Payroll: Mercado de trabalho dos EUA surpreende negativamente. Risco para a economia?
Queda de -92 mil vagas acende alerta, mas cenário ainda não inspira grandes preocupações
O payroll dos EUA em fevereiro mostrou que o mercado de trabalho norte-americano perdeu 92 mil vagas, número muito pior que a expectativa de alta de 55 mil vagas. Os dados foram publicados no relatório payroll nesta sexta-feira, 6, pelo U.S Bureau Labor Statistics.
Esse foi o menor resultado desde outubro (-140 mil) e um dos menores dos últimos anos.
A queda ocorreu em praticamente todos os segmentos, com destaque negativo para educação (-34 mil) e lazer e hospitalidade (-27 mil).


Além disso, a taxa de desemprego subiu de 4,3% para 4,4%, ante expectativa de manutenção em 4,3%.
Apesar da leve alta, o nível segue baixo quando comparado ao histórico.
Vale lembrar que o pleno emprego nos EUA (ou seja, a taxa de desemprego que não acelera nem desacelera a inflação) está em torno de 4,0%. Ou seja, o desemprego segue baixo.

Um contraponto a esse dado mais fraco foram os salários por hora trabalhada, que subiram +0,40%, acima das expectativas de +0,30%.
Os salários continuam benignos, mas vale a pena seguirmos acompanhando.

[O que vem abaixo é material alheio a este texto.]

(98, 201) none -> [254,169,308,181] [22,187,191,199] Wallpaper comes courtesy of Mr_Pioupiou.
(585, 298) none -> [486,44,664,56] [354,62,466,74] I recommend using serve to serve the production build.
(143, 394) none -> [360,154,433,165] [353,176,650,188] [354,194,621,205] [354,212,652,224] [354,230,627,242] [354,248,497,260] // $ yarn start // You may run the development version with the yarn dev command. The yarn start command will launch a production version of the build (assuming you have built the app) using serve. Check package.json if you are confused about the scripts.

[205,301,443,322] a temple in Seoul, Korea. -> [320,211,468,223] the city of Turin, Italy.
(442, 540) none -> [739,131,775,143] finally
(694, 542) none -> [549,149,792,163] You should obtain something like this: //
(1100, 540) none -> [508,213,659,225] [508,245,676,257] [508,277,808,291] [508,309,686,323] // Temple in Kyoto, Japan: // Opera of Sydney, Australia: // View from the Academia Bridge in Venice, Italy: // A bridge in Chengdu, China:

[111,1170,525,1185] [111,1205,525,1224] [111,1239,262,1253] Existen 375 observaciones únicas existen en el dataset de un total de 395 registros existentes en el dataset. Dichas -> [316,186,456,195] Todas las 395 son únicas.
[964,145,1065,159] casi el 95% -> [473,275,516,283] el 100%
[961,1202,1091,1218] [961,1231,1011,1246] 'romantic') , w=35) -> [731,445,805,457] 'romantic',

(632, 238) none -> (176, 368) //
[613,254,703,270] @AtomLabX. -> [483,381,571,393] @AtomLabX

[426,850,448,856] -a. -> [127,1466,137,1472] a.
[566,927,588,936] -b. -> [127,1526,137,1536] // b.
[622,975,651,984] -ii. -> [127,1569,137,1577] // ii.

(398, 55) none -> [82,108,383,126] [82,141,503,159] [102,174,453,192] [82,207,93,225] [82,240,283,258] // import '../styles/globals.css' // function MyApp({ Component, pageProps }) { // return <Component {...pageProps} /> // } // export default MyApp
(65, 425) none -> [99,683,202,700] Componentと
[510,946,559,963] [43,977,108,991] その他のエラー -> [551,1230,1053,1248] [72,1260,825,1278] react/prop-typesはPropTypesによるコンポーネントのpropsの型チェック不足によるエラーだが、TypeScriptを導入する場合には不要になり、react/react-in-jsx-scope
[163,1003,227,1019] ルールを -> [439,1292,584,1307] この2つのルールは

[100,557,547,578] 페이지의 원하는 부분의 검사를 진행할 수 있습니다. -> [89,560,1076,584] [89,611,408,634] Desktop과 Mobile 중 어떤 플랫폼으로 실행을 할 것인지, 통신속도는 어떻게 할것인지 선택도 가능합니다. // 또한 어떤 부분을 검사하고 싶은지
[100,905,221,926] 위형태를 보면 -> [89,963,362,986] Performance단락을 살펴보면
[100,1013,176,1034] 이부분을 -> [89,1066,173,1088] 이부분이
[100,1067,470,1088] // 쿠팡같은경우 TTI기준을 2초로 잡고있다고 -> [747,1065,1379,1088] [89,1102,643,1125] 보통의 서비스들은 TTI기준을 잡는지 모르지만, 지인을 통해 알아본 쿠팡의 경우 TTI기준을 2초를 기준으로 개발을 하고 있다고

Trata-se de um dado realmente mais fraco, especialmente no número de vagas.
Contudo, como comentado acima, os EUA seguem próximos do pleno emprego, em meio à combinação de menor demanda e oferta de mão de obra. Os salários mais fortes chamam atenção e destoam dos demais dados.
Ainda é muito cedo para determinar um cenário de preocupação com o mercado de trabalho americano. Os EUA seguem com uma economia resiliente, em processo de desaceleração gradual.
Assim, o mais importante, antes de tirar alguma conclusão precipitada sobre esse dado, é aguardar as próximas divulgações e ter uma leitura mais bem fundamentada. Estaremos de olho.
O que é Payroll?
O Payroll é o principal indicador sobre o mercado de trabalho formal dos Estados Unidos.
Quando é o Payroll?
Na primeira sexta-feira de cada mês, sempre às 10h30 do horário de Brasília.
Quem divulga o Payroll?
A agência governamental U.S. Bureau of Labor Statistics.
Do que o Payroll é composto?
O Payroll é calculado a partir de uma pesquisa com 119 mil empresas, representando aproximadamente 629 mil locais de trabalho nos EUA.
A partir dessa amostra, calculam-se números como empregos criados, taxa de desemprego, horas de trabalho, salários por hora trabalhada e taxa de participação na força de trabalho.
Vale ressaltar que as estimativas consideram empregos formais e exclui os trabalhadores agrícolas, autônomos e empregos domiciliares.
Como o Payroll afeta a economia?
O Payroll reflete a dinâmica do mercado de trabalho americano, estando relacionado ao nível de aquecimento da atividade econômica local.
Em cenários de aquecimento da economia, o número de criação de vagas e os ganhos salariais tendem a ser maiores, assim como a taxa de desemprego tende a ser mais baixa.
Quanto mais forte o Payroll, maiores os seus efeitos sobre a inflação, diante das maiores pressões salariais que levam a um maior consumo.
Como analisar o Payroll?
Diversos números devem ser levados em consideração ao analisar o Payroll, sendo os principais deles: empregos formais criados, taxa de desemprego e salários.
Uma análise bem feita demanda um olhar para dentro desses números, como os setores que mais criaram vagas. Além disso, é possível investigar outros detalhes como empregos de período integral vs empregos de meio período.
São detalhes como esses que tornam a análise mais completa para ser possível interpretar os efeitos do Payroll sobre a inflação e, consequentemente, sobre a política monetária a ser adotada pelo Federal Reserve.